* [Supplied passage]
* * * * * * * * *
Tuition talks lack specifics

Task force reviews price sensitivity

The Tuition Advisory Task Force came as close as it has to discussing specific tuition proposals Wednesday.

But, a week after their first meeting, the group still is miles away from hammering out its final proposal to the chancellor, leaders say.

Task force members were briefed on a price-sensitivity study conducted last year, which establishes market limits on campus-based tuition increases.

The study offered insights to the task force about how high tuition could be raised before prospective students are discouraged from attending UNC.

The University has room to increase in-state tuition for undergraduates to the level of its competitors without consequence, according to the study.

But in light of the Board of Trustees' tuition philosophy - which dictates that UNC in-state tuition be set at 25 percent of peer institutions' tuitions - it is not likely that drastic hikes would pass.

"By definition I don't think we can be out of the range of our competitive set," Trustee Karol Mason, a member of the task force, said via telephone during the meeting.

But Provost Robert Shelton, co-chairman of the task force, said it is important for members of the task force to be well-versed in all areas of the matter of tuition.

"I don't think we should go in with any preconceived notions on about what we should or should not be doing," he said after the meeting.

It's important to keep the trustees' philosophy in mind, he said, but the task force also must be aware of all the factors in tuition discussions.
* * * * * * * * *
* [Parts of the exercise]
1. From the tuition article, list every organization or institution that is named.
2. Answer these questions from the tuition article:
(a) Under the Board of Trustees' tuition philosophy, UNC in-state tuition is set at what percentage of peer institutions' tuitions?
(b) How did Trustee Karol Mason speak during the meeting?
(c) What role does Provost Robert Shelton hold on the task force?

* [Provided records]
* * * * * * * * *
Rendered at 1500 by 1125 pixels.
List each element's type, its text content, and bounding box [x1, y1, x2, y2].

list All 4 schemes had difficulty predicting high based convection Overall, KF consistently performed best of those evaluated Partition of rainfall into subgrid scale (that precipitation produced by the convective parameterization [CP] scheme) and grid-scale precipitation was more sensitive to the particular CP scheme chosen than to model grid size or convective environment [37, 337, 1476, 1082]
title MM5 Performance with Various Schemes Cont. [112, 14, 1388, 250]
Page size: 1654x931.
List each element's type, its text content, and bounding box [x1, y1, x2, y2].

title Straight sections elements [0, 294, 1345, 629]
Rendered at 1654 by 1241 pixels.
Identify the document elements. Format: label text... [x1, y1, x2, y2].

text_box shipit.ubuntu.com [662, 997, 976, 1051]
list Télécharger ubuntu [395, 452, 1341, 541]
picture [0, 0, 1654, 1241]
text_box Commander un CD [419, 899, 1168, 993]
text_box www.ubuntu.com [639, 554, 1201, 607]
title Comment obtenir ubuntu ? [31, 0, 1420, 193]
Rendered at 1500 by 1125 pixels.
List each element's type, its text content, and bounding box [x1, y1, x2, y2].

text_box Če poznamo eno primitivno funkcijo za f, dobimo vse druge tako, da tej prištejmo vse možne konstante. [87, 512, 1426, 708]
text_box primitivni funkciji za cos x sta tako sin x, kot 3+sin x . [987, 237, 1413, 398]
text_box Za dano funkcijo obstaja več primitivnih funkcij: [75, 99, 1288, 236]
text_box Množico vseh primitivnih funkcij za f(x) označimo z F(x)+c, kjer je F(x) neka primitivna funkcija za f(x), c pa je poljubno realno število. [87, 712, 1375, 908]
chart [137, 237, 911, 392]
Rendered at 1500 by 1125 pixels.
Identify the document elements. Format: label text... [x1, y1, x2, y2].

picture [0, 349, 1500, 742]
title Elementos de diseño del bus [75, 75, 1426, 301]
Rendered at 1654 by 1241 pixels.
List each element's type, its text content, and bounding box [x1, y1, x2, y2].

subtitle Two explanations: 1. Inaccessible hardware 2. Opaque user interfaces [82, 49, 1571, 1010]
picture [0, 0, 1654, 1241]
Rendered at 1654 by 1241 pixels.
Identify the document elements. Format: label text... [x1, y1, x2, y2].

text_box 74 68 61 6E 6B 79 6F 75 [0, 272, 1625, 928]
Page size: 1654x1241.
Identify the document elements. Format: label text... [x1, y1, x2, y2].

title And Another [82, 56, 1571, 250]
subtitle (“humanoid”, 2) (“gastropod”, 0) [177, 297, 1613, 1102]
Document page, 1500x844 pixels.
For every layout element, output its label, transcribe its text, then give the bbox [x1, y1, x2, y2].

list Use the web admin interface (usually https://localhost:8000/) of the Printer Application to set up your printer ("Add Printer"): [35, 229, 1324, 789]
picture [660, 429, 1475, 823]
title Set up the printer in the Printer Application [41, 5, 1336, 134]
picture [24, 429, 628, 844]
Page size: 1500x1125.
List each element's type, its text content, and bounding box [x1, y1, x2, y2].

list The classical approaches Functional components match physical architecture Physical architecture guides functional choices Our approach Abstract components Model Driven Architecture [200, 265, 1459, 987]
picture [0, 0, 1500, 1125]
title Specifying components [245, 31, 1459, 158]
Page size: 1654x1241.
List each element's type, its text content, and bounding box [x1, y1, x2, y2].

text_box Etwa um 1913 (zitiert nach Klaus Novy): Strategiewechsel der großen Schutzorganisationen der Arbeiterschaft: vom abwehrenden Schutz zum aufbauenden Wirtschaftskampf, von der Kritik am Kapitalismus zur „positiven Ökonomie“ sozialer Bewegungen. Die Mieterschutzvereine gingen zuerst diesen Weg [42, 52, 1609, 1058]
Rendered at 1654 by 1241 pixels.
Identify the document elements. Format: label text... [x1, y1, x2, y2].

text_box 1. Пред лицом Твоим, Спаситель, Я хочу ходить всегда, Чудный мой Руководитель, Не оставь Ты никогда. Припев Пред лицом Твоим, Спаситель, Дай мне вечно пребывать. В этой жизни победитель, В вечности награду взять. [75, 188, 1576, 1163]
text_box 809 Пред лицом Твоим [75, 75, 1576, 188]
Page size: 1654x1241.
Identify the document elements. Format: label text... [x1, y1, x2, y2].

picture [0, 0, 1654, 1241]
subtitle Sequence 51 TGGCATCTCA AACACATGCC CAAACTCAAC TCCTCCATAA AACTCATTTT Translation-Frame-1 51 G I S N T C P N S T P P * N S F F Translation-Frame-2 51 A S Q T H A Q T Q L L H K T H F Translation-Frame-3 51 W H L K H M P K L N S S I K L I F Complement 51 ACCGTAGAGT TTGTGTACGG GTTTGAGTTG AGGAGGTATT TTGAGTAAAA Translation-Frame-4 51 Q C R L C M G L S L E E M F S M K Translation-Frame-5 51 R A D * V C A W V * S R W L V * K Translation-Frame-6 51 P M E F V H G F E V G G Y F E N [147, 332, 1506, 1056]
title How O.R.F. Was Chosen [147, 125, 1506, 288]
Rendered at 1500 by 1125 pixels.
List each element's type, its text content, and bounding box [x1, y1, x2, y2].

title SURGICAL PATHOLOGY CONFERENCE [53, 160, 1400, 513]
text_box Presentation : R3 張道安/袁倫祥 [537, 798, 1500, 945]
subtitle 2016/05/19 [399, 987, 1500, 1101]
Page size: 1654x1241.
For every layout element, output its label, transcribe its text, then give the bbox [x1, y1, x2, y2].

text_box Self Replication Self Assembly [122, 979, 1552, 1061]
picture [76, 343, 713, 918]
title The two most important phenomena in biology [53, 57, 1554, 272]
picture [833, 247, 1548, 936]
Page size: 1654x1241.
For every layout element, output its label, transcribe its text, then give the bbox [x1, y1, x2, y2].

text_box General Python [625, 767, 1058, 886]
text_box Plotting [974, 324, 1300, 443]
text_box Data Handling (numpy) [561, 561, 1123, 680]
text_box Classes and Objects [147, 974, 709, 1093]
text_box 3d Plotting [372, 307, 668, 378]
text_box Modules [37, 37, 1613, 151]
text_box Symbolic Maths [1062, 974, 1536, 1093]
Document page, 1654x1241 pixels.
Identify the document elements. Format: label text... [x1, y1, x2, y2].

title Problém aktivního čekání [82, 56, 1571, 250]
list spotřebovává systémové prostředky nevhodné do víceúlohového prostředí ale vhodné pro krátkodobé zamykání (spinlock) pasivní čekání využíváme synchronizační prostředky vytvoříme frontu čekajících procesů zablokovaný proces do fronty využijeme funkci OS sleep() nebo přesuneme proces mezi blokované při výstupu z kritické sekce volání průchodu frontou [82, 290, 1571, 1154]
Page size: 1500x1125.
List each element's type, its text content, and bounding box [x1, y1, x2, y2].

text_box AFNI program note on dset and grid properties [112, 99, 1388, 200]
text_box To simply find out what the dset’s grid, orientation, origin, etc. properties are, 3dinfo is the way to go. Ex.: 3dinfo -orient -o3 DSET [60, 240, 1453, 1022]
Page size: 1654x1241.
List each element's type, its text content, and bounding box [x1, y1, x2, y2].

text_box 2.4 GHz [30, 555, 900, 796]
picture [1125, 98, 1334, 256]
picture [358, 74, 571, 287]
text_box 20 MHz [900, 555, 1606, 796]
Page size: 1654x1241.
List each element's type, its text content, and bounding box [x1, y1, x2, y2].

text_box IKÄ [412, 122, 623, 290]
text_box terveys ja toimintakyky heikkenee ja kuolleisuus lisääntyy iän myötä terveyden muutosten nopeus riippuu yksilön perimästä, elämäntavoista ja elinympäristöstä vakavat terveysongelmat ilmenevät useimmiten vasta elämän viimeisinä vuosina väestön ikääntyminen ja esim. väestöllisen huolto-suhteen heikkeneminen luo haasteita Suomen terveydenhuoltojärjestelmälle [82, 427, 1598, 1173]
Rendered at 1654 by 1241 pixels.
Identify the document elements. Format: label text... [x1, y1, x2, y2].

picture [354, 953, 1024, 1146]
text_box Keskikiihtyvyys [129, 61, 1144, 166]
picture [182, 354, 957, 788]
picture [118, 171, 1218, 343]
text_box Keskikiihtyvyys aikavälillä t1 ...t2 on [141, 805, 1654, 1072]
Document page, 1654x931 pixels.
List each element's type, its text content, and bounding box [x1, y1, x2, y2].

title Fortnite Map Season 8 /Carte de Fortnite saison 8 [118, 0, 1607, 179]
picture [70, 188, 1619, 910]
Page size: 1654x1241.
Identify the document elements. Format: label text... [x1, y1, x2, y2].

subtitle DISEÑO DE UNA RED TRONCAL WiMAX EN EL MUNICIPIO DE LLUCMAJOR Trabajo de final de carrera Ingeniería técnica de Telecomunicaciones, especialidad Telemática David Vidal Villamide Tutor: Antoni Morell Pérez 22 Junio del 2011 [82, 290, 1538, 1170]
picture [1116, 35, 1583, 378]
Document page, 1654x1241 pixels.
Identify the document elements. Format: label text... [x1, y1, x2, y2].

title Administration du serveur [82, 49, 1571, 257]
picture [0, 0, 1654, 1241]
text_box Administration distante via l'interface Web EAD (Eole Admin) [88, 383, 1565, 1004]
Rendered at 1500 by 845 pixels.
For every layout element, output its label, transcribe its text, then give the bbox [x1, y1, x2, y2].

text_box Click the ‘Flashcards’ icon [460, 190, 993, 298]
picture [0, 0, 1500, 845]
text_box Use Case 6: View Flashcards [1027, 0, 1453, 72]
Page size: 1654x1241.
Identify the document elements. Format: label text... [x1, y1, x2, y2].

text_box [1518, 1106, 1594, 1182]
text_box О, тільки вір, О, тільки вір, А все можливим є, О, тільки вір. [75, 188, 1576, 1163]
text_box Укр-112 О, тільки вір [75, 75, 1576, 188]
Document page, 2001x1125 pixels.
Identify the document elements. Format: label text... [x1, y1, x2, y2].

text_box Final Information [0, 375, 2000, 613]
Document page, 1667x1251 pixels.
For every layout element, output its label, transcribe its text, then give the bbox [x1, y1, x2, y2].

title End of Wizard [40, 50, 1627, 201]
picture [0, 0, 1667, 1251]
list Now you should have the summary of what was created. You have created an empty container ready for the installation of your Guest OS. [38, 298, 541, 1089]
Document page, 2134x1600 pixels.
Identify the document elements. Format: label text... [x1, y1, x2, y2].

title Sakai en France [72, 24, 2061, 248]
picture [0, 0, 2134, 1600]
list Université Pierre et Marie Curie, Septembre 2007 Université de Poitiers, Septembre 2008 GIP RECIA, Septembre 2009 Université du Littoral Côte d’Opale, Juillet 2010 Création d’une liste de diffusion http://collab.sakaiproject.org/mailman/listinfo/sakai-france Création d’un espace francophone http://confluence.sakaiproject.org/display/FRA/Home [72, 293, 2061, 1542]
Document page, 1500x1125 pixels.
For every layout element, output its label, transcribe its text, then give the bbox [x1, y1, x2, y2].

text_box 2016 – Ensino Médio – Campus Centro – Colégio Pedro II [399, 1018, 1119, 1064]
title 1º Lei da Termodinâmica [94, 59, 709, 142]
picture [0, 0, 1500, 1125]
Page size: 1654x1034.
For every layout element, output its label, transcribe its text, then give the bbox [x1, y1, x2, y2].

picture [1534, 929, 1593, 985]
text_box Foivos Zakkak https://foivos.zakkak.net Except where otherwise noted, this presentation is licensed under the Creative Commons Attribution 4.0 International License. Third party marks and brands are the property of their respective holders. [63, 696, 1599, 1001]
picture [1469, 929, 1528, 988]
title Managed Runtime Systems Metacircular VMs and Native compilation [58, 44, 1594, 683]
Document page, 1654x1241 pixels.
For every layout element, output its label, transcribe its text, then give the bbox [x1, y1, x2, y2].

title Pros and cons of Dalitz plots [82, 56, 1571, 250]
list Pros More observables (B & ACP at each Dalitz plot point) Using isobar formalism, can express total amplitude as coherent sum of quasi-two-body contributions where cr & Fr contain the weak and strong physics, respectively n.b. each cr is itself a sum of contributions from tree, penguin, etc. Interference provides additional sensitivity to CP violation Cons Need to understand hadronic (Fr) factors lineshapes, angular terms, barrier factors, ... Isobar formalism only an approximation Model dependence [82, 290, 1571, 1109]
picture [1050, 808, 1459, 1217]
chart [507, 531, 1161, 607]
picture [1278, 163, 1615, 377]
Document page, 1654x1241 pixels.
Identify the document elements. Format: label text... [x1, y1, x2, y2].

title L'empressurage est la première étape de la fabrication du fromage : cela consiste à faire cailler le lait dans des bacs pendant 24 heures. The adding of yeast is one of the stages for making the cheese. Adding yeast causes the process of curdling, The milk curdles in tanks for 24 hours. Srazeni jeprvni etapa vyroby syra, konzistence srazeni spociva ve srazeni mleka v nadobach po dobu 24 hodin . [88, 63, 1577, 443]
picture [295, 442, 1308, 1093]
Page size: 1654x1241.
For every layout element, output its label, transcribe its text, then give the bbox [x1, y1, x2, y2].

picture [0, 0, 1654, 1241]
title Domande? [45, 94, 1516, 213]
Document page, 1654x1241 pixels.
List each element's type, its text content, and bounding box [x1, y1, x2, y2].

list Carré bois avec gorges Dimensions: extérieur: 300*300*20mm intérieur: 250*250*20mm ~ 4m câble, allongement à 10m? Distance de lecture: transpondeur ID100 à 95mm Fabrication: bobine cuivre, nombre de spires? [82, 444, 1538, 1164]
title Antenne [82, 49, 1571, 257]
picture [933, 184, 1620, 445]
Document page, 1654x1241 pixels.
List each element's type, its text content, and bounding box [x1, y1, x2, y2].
* * * * * * * * *
* [Solutions to the exercise]
1.
- Tuition Advisory Task Force
- UNC (also called the University)
- Board of Trustees

2.
(a) 25 percent
(b) Via telephone
(c) Co-chairman